Published on October 23, 2013 at 3:11 AM
95.5 per cent of homeless people had at least one encounter with health services during the four-year study (92.5 per cent visited a physician's office, 76.6 per cent visited an ED, 19.5 per cent were hospitalized in a medical-surgical bed and 11.5 per cent were hospitalized in a psychiatric bed).
By comparison, 84.2 per cent of people in the general low-income population of Toronto had at least one encounter with health services during the four-year study (83.8 per cent visited a physician's office, 35.6 per cent visited an ED, 7.1 per cent were hospitalized in a medical-surgical bed and 1.6 per cent were hospitalized in a psychiatric bed).
Homeless people had an average of 9.1 encounters a year with ambulatory care (1.76 times higher than the general population), two visits a year to the ED (8.48 times higher), 0.2 medical-surgical hospitalizations (4.22 times higher) and 0.1 psychiatric hospitalizations (9.27 times higher). The highest rates of health care use were among single homeless men and women, i.e. those without partners or dependent children.
A subset of the homeless participants accounted for 43 per cent of total annual ambulatory care encounters, 60.3 per cent of all ED visits, 79.9 per cent of all medical-surgical hospitalizations and 85.9 per cent of all psychiatric hospitalizations, but only comprised 10 per cent of health care users within each type of health care in the sample of homeless adults.
The top 10 per cent of homeless health care users had an average of 39 encounters per person per year with ambulatory care (the highest being 141.1 encounters, or one encounter every two to three days), 12.1 encounters with EDs (with a high of 104.9), 1.5 encounters with medical-surgical hospitalizations, and 0.8 psychiatric hospitalizations.
Among the frequent ED users, 49.1 per cent were also frequent users for medical-surgical hospitalization and 40.2 per cent were also frequent users for psychiatric hospitalization. As well, 2.2 per cent were frequent users for both kinds of hospitalizations and 0.9 per cent were frequent users for all four types of health care.
Compared to the general low-income population of Toronto, the frequent users were 6.59 times more likely to use ambulatory care services, 55.65 times more likely to visit an ED and 55.84 times more likely to be hospitalized in a medical-surgical bed.
"This very high intensity use by a relatively small number of homeless people can have a substantial impact on the health care system," Dr. Hwang said.
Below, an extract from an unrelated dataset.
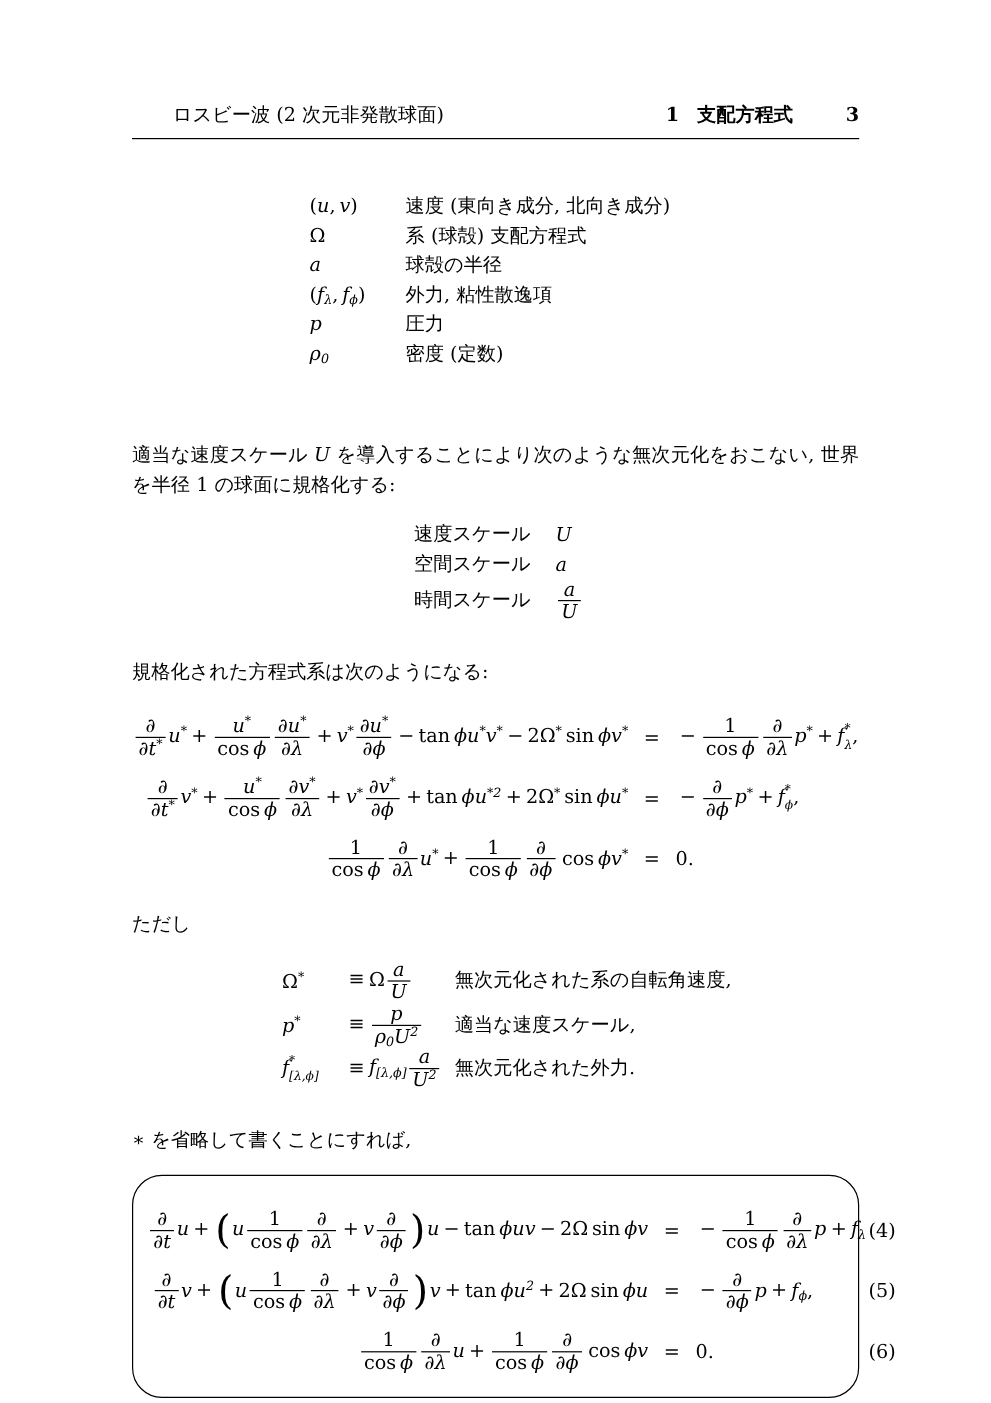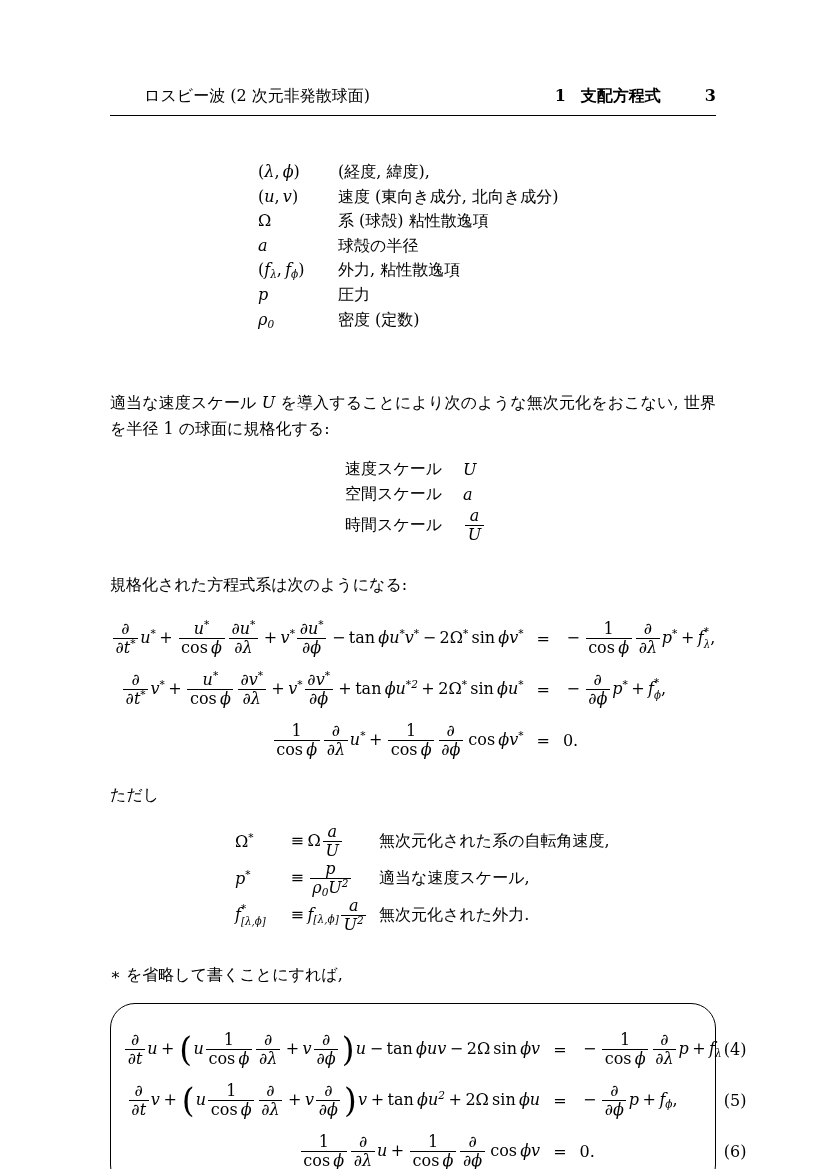"(λ, ϕ)" div.symrow { html: <div> <span><span>(</span><span>λ</span><span>,</span><span></span><span>ϕ</span><span>)</span></span> <span>(経度, 緯度),</span> </div> -> none }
He said total health care spending for individuals in his study was estimated at $6.7 million US a year, or $5,725 US per person. This is probably a conservative figure, given that homeless people generally have longer inpatient stays and higher hospital costs.
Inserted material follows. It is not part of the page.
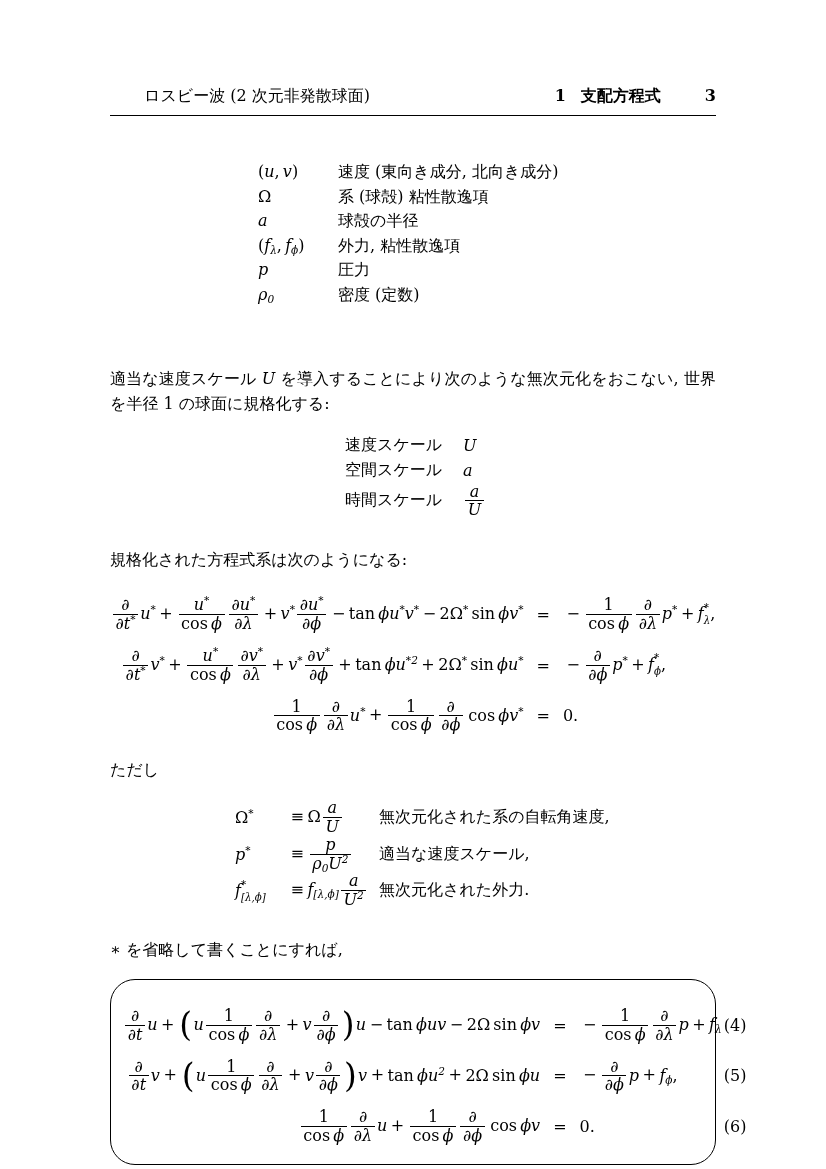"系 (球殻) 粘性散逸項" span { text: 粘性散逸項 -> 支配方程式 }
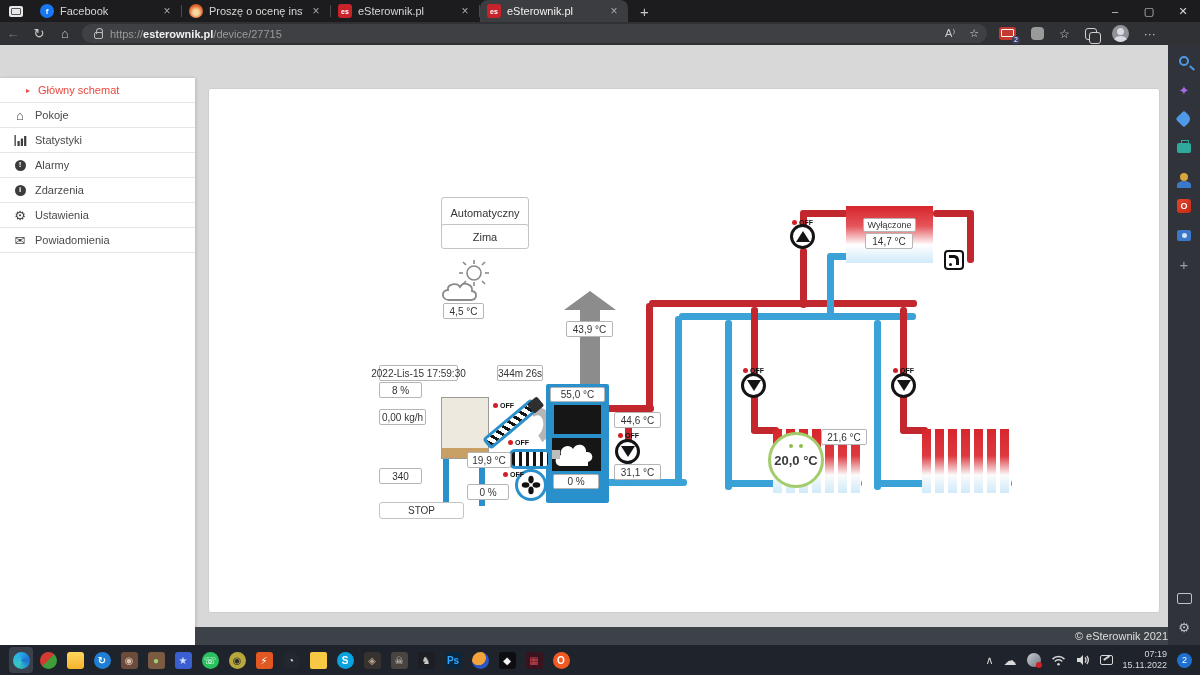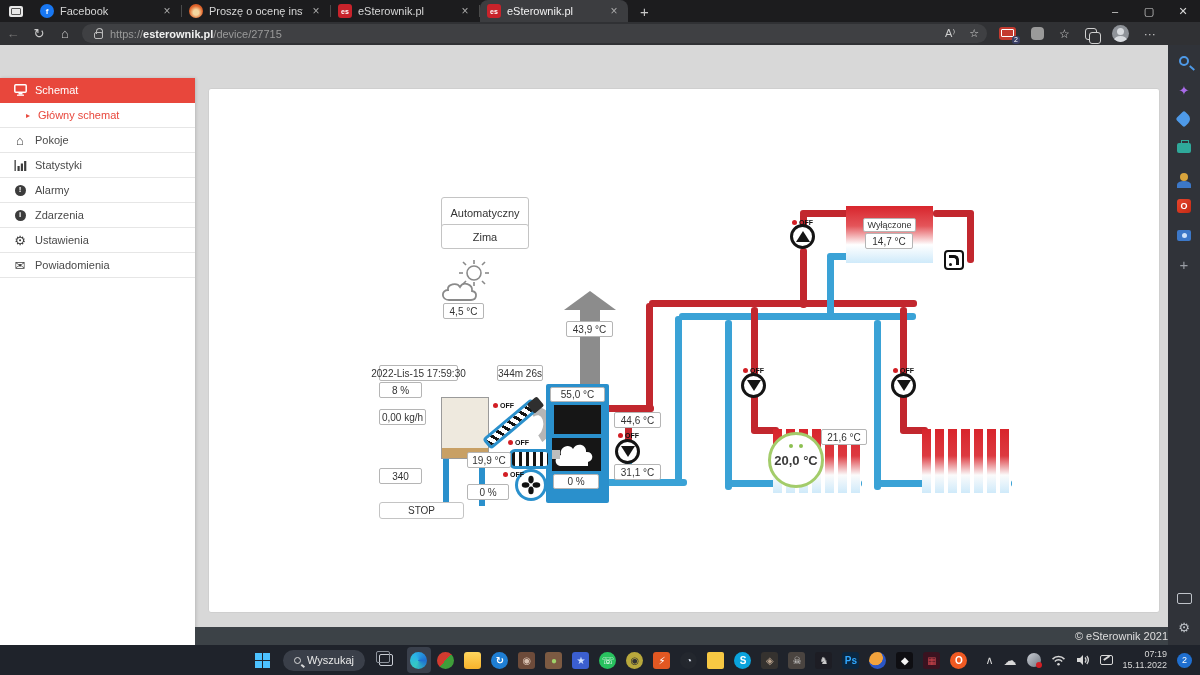"Schemat" div.side-item { html: <div> <span> <svg> <rect></rect> <rect></rect> <rect></rect> </svg> </span> <span>Schemat</span> </div> -> none }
Dr. Hwang noted that the vast majority of homeless people who visited an ED had also visited a doctor's office, "contrary to the hypothesis that homeless individuals present to the ED due to a lack of adequate access to primary care."
"For the first time, we have data showing the exact extent to which people who are homeless use health services and how much more they use these services compared to the general population. The study also shows a subset of people who are high users and how much health care use we might avert if we develop interventions for that top 10 per cent."
St. Michael's has two such interventions aimed at helping people with unmet, complex health care needs access health resources in the community: CATCH-Homeless and CATCH-ED, specifically for people who use Emergency Departments frequently, five or more times a year, at least one of those times for a mental health and-or addiction problem. CATCH case managers work with family physicians, psychiatrists and other service providers to support patients' access to such things as medical care and mental health and addiction services.